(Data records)
--- START ---

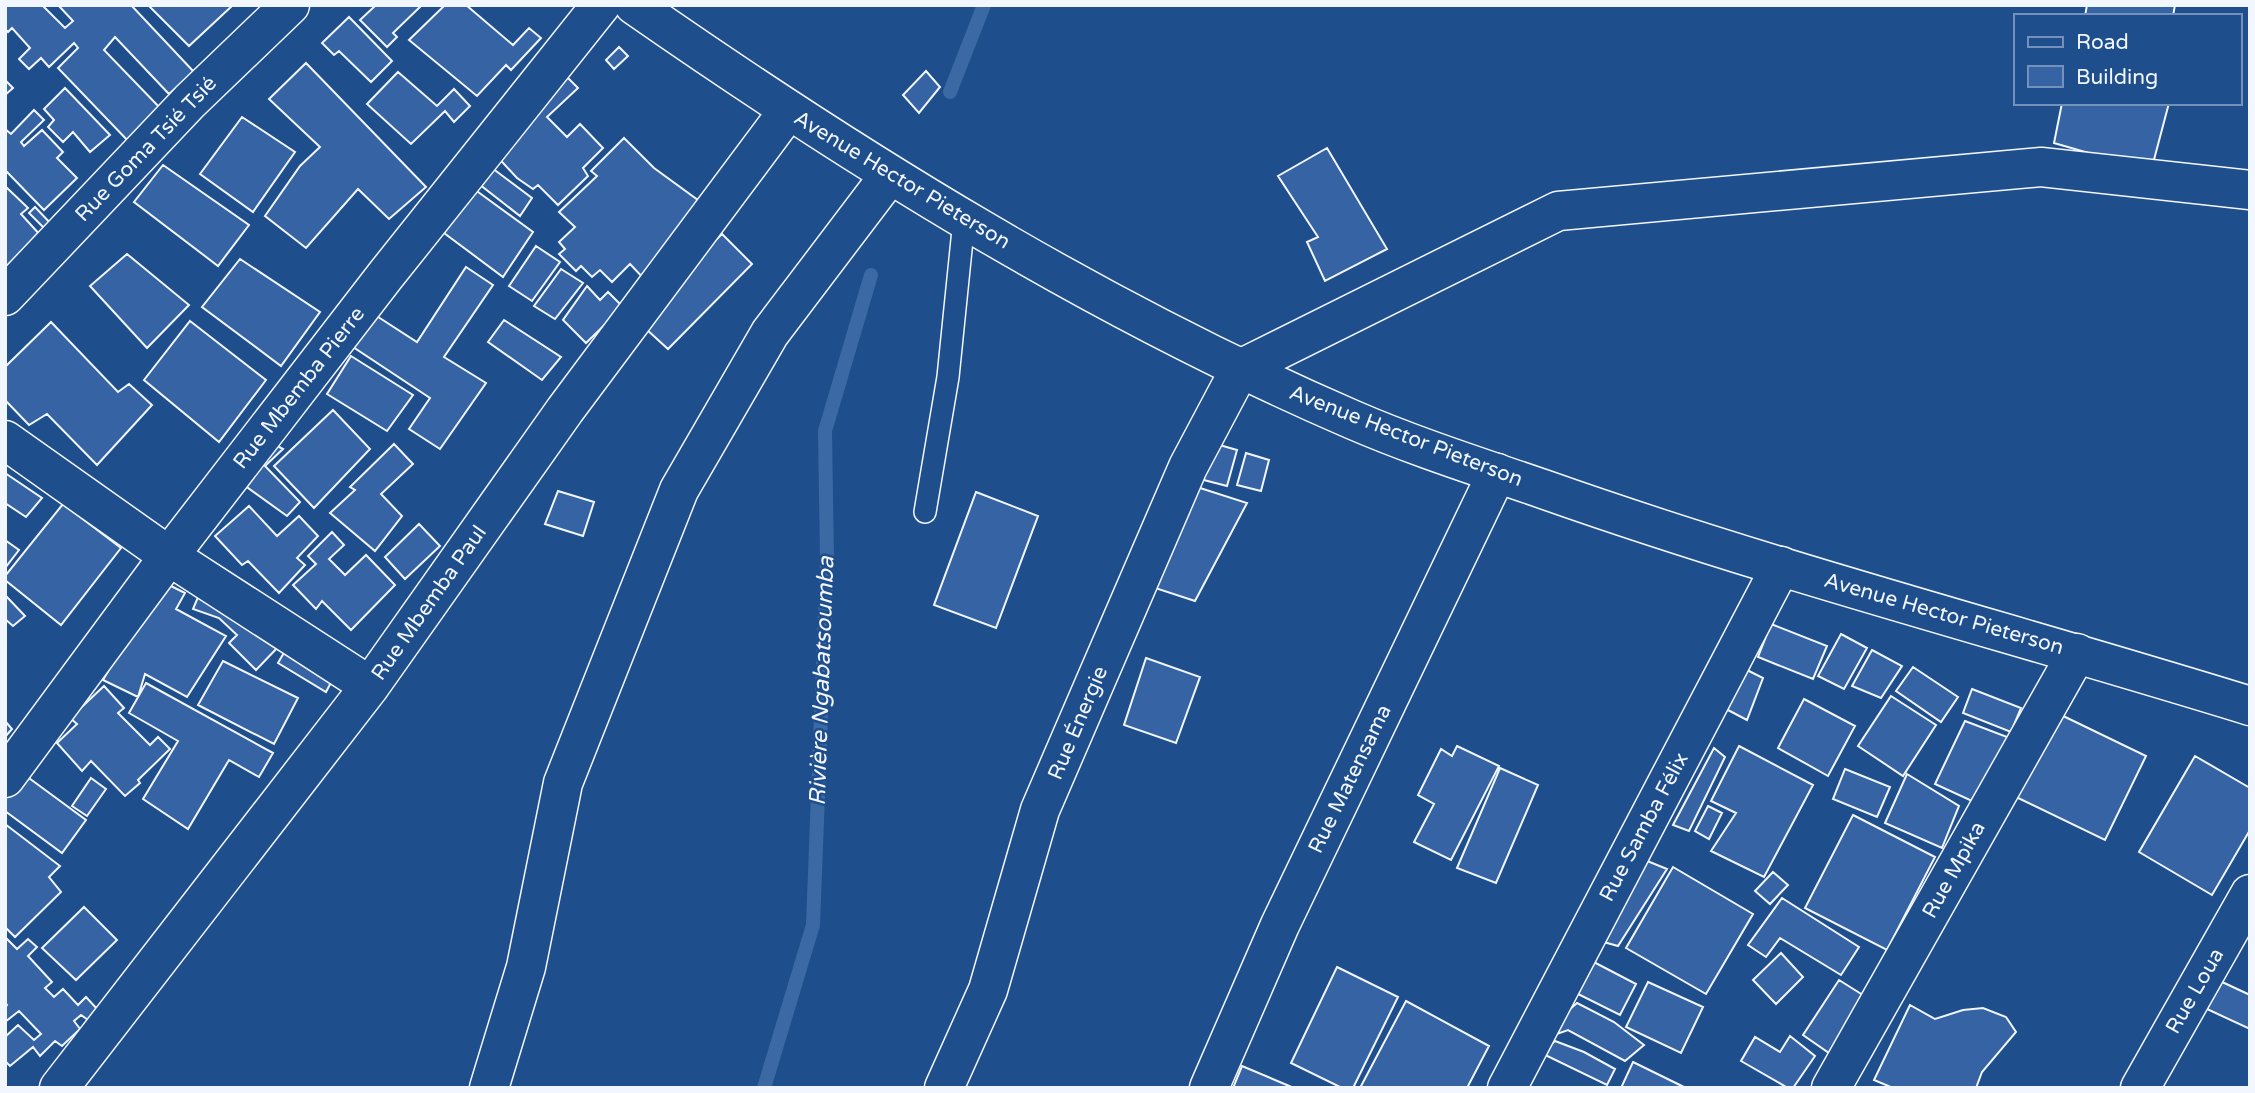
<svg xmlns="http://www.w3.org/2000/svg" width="2255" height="1093" viewBox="0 0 2255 1093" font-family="'Varela Round',sans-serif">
<rect width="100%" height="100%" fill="#1f4e8c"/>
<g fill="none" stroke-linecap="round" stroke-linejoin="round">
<!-- stream -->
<path stroke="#3b69a3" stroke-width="14" d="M950 92 984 5
M764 1088 813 925 827 559 825 431 871 275"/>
</g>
<!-- building -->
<path fill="#3563a3" stroke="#f2f6ff" stroke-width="2" d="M5 5H42L65 28 73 21 58 5H131L194 72 169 94 115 37 104 50 163 111 131 144 58 68 78 48 74 43 49 67 41 58 29 69 19 59 30 48 12 28 8 32 5 29Z
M148 5H233L189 46Z
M376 5H422L393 33 397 37 387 47 360 20Z
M445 5H466L513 45 529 28 541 38 511 70 506 65 477 96 409 40Z
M2087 5H2175L2173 16H2085Z
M349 17 392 61 371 82 339 51 334 55 322 43Z
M619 47 628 56 614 69 606 60Z
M306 63 426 187 389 219 358 189 306 248 265 216 300 166 320 147 269 99Z
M926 71 940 87 919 113 903 95Z
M398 72 437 106 454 89 470 106 454 122 445 111 411 144 367 104Z
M562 72 578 88 547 117 567 137 580 124 603 148 583 168 588 176 558 205 538 185 533 189 517 178 493 152Z
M5 80 13 88 5 95Z
M65 88 110 135 90 152 73 132 63 142 48 127 54 120 44 109Z
M2062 103H2169L2151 171 2054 143Z
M34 110 44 120 21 142 24 146 42 130 63 152 57 158 77 178 44 210 7 172 5 173V129L11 134Z
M242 117 295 152 253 212 200 174Z
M624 138 654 168 702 203 647 282 630 264 612 282 600 270 592 277 581 266 576 271 559 254 565 249 559 242 575 227 559 212 597 176 591 171Z
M1327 148 1387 249 1325 281 1307 242 1318 237 1278 176Z
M163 165 249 225 218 266 134 202Z
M492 168 532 198 520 216 479 184Z
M5 186 28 208 21 214 42 237 5 273Z
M474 189 533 232 503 277 444 233Z
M35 207 55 228 50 234 29 213Z
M722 234 752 264 668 349 634 318Z
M536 246 560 262 532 301 509 286Z
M127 254 189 305 147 348 90 286Z
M240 259 320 312 281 366 202 307Z
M466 267 493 285 444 357 486 383 440 449 409 429 430 398 350 345 372 313 417 342Z
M561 269 583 283 555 319 534 306Z
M587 286 600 300 608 292 623 307 586 343 563 320Z
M504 320 561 357 542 380 488 342Z
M190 321 266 380 219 442 144 380Z
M51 322 118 392 129 384 152 405 97 465 47 414 29 425 5 400V367Z
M351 356 413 395 387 431 327 394Z
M333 410 370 449 314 508 274 466Z
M1209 442 1237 450 1227 486 1200 479Z
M272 443 283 449 265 466 300 502 287 516 244 485Z
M394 444 413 464 381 494 402 516 375 551 330 513 355 490 350 487Z
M1246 453 1269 460 1261 491 1237 485Z
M5 473 42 498 26 517 5 503Z
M1197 487 1247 503 1195 601 1152 587Z
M558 491 594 502 583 536 545 524Z
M976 492 1038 516 996 628 934 605Z
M63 504 121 548 61 625 5 580V576Z
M249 506 277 536 299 516 318 536 297 558 305 565 279 593 248 561 242 565 215 536Z
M419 524 440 546 405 579 385 557Z
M332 532 344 545 329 559 345 575 366 555 395 585 351 630 322 601 316 609 293 585 316 564 308 556Z
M5 540 19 550 5 568Z
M161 581 185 593 176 609 226 636 187 697 145 674 138 697 103 680Z
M204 583 280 645 256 670 229 643 237 635 219 618 193 609Z
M5 595 25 616 13 626 5 619Z
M1771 624 1827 646 1813 679 1758 657Z
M1841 634 1867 648 1844 689 1818 676Z
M289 644 337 671 326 692 278 663Z
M1872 650 1902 666 1881 698 1852 686Z
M1146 658 1200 677 1176 743 1124 725Z
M223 661 298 698 274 744 198 705Z
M1913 667 1958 697 1941 722 1896 691Z
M1747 670 1763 678 1747 720 1726 709Z
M146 683 273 753 259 777 229 760 188 829 143 799 178 741 129 713Z
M104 686 124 708 118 713 150 745 158 737 170 749 138 780 140 783 125 796 91 761 82 771 57 743 77 724 70 718Z
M1972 689 2021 708 2011 732 1963 713Z
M1891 696 1936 725 1903 776 1858 746Z
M1804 699 1855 726 1828 776 1778 748Z
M2057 713 2146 756 2105 840 2016 797Z
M5 721 12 729 5 737Z
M1965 721 2015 740 1985 807 1935 784Z
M1457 746 1499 766 1451 860 1414 842 1434 804 1418 795 1441 749 1452 756Z
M1739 746 1813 785 1764 877 1711 851 1736 813 1711 801Z
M1714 748 1725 757 1689 831 1673 825Z
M2195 756 2250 788V830L2212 895 2139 852Z
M1500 768 1538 785 1496 883 1457 868Z
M1845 769 1890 787 1877 817 1833 799Z
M18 770 86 820 62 853 5 811V787Z
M1907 774 1959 806 1942 848 1885 823Z
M91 778 106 789 87 816 72 806Z
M1708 806 1722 813 1709 839 1695 831Z
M1853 815 1935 857 1887 950 1805 908Z
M5 824 60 866 49 877 61 892 15 937 5 927Z
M1635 856 1667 869 1618 946 1593 939Z
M1673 867 1753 914 1706 994 1626 948Z
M1773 872 1788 885 1770 904 1755 891Z
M1782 898 1859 947 1841 975 1780 938 1766 957 1748 945Z
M84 907 117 940 76 980 42 948Z
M5 937 17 949 28 939 37 947 28 956 52 982 45 988 54 997 63 989 78 1005 86 997 98 1010 88 1020 81 1015 74 1021 80 1029 62 1046 55 1041 40 1056 33 1047 10 1066 5 1061V1037L18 1025 34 1040 41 1034 19 1011 5 1022V1008L7 1005 5 1003Z
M1781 953 1803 977 1776 1004 1753 980Z
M1588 959 1636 984 1620 1015 1572 991Z
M1337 967 1398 997 1353 1088H1342L1291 1063Z
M1839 980 1866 997 1829 1053 1803 1035Z
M2220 981 2250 995V1029L2207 1009Z
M1648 982 1703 1007 1681 1053 1626 1027Z
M1406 1001 1489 1046 1467 1088H1360Z
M1577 1003 1614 1022 1644 1045 1625 1061 1568 1030 1554 1035 1543 1033Z
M1910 1005 1935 1019 1963 1010 1983 1008 2006 1017 2016 1032 1982 1072 1976 1088H1893L1874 1080Z
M1790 1036 1815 1056 1793 1088H1788L1741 1061 1755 1037 1780 1052Z
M1555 1041 1584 1052 1615 1069 1607 1085 1541 1053Z
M1633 1062 1686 1088H1621Z
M1242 1066 1294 1088H1233Z"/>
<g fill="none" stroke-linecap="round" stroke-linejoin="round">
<defs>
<path id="lane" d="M925 512 948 377 964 220"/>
<path id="street" d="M5 296 190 101 290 5
M5 440 169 556 370 686
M5 778 169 556 385 276 601 5
M59 1088 370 686 565 410 788 111
M489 1088 526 967 563 783 679 490 770 333 889 176
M944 1088 988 990 1040 810 1188 467 1240 369 1558 211 2041 167 2250 190
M1209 1088 1280 925 1497 473
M1507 1088 1781 566
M1831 1088 2077 653
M2140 1088 2250 894"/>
<path id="secondary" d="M634 5C861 163 1097 309 1351 419 1413 446 1479 467 1543 489 1775 571 2014 633 2250 706"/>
</defs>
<!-- lane casing -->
<use href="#lane" stroke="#f2f6ff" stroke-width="24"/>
<!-- street casing -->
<use href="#street" stroke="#f2f6ff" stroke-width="41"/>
<!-- secondary casing -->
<use href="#secondary" stroke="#f2f6ff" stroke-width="41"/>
<!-- lane -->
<use href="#lane" stroke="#1f4e8c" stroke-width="21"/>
<!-- street -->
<use href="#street" stroke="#1f4e8c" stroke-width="38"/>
<!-- secondary -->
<use href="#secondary" stroke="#1f4e8c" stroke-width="38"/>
</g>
<g text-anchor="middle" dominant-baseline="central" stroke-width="5" stroke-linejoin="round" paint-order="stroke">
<!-- street labels -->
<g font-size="21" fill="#f2f6ff" stroke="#1f4e8c">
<text transform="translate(146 149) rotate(-46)">Rue Goma Tsié Tsié</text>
<text transform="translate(902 180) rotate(31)">Avenue Hector Pieterson</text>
<text transform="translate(299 388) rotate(-52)">Rue Mbemba Pierre</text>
<text transform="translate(1406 436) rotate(21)">Avenue Hector Pieterson</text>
<text transform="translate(429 603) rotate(-55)">Rue Mbemba Paul</text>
<text transform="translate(1944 614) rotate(16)">Avenue Hector Pieterson</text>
<text transform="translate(1078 723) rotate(-67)">Rue Énergie</text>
<text transform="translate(1350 779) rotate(-64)">Rue Matensama</text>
<text transform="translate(1644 827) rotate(-62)">Rue Samba Félix</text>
<text transform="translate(1954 870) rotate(-61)">Rue Mpika</text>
<text transform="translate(2195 991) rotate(-60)">Rue Loua</text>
</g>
<!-- water labels -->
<g font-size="23" font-style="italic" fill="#f2f6ff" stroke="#1f4e8c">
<text transform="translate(822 681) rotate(-88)">Rivière Ngabatsoumba</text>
</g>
</g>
<!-- border -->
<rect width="2255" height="1093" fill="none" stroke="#f2f6ff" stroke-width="14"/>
<!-- legend -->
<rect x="2014" y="14" width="228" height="91" fill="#1f4e8c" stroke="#7391ba" stroke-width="2"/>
<rect x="2028" y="37" width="35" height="10" fill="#1f4e8c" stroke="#7391ba" stroke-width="2"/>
<text x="2076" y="49" font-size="21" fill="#f2f6ff">Road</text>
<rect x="2028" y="66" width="35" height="21" fill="#3563a3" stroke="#7391ba" stroke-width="2"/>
<text x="2076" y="84" font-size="21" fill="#f2f6ff">Building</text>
</svg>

--- END ---

• _INSTRUCTIONS FOR THE TASK_: Print again the lines of the entries above that fall between the line holding "M104 686 124" and the line holding "M489 1088 526", inclusive, exactly as they stand.

• _FINISHED TASK_:
M104 686 124 708 118 713 150 745 158 737 170 749 138 780 140 783 125 796 91 761 82 771 57 743 77 724 70 718Z
M1972 689 2021 708 2011 732 1963 713Z
M1891 696 1936 725 1903 776 1858 746Z
M1804 699 1855 726 1828 776 1778 748Z
M2057 713 2146 756 2105 840 2016 797Z
M5 721 12 729 5 737Z
M1965 721 2015 740 1985 807 1935 784Z
M1457 746 1499 766 1451 860 1414 842 1434 804 1418 795 1441 749 1452 756Z
M1739 746 1813 785 1764 877 1711 851 1736 813 1711 801Z
M1714 748 1725 757 1689 831 1673 825Z
M2195 756 2250 788V830L2212 895 2139 852Z
M1500 768 1538 785 1496 883 1457 868Z
M1845 769 1890 787 1877 817 1833 799Z
M18 770 86 820 62 853 5 811V787Z
M1907 774 1959 806 1942 848 1885 823Z
M91 778 106 789 87 816 72 806Z
M1708 806 1722 813 1709 839 1695 831Z
M1853 815 1935 857 1887 950 1805 908Z
M5 824 60 866 49 877 61 892 15 937 5 927Z
M1635 856 1667 869 1618 946 1593 939Z
M1673 867 1753 914 1706 994 1626 948Z
M1773 872 1788 885 1770 904 1755 891Z
M1782 898 1859 947 1841 975 1780 938 1766 957 1748 945Z
M84 907 117 940 76 980 42 948Z
M5 937 17 949 28 939 37 947 28 956 52 982 45 988 54 997 63 989 78 1005 86 997 98 1010 88 1020 81 1015 74 1021 80 1029 62 1046 55 1041 40 1056 33 1047 10 1066 5 1061V1037L18 1025 34 1040 41 1034 19 1011 5 1022V1008L7 1005 5 1003Z
M1781 953 1803 977 1776 1004 1753 980Z
M1588 959 1636 984 1620 1015 1572 991Z
M1337 967 1398 997 1353 1088H1342L1291 1063Z
M1839 980 1866 997 1829 1053 1803 1035Z
M2220 981 2250 995V1029L2207 1009Z
M1648 982 1703 1007 1681 1053 1626 1027Z
M1406 1001 1489 1046 1467 1088H1360Z
M1577 1003 1614 1022 1644 1045 1625 1061 1568 1030 1554 1035 1543 1033Z
M1910 1005 1935 1019 1963 1010 1983 1008 2006 1017 2016 1032 1982 1072 1976 1088H1893L1874 1080Z
M1790 1036 1815 1056 1793 1088H1788L1741 1061 1755 1037 1780 1052Z
M1555 1041 1584 1052 1615 1069 1607 1085 1541 1053Z
M1633 1062 1686 1088H1621Z
M1242 1066 1294 1088H1233Z"/>
<g fill="none" stroke-linecap="round" stroke-linejoin="round">
<defs>
<path id="lane" d="M925 512 948 377 964 220"/>
<path id="street" d="M5 296 190 101 290 5
M5 440 169 556 370 686
M5 778 169 556 385 276 601 5
M59 1088 370 686 565 410 788 111
M489 1088 526 967 563 783 679 490 770 333 889 176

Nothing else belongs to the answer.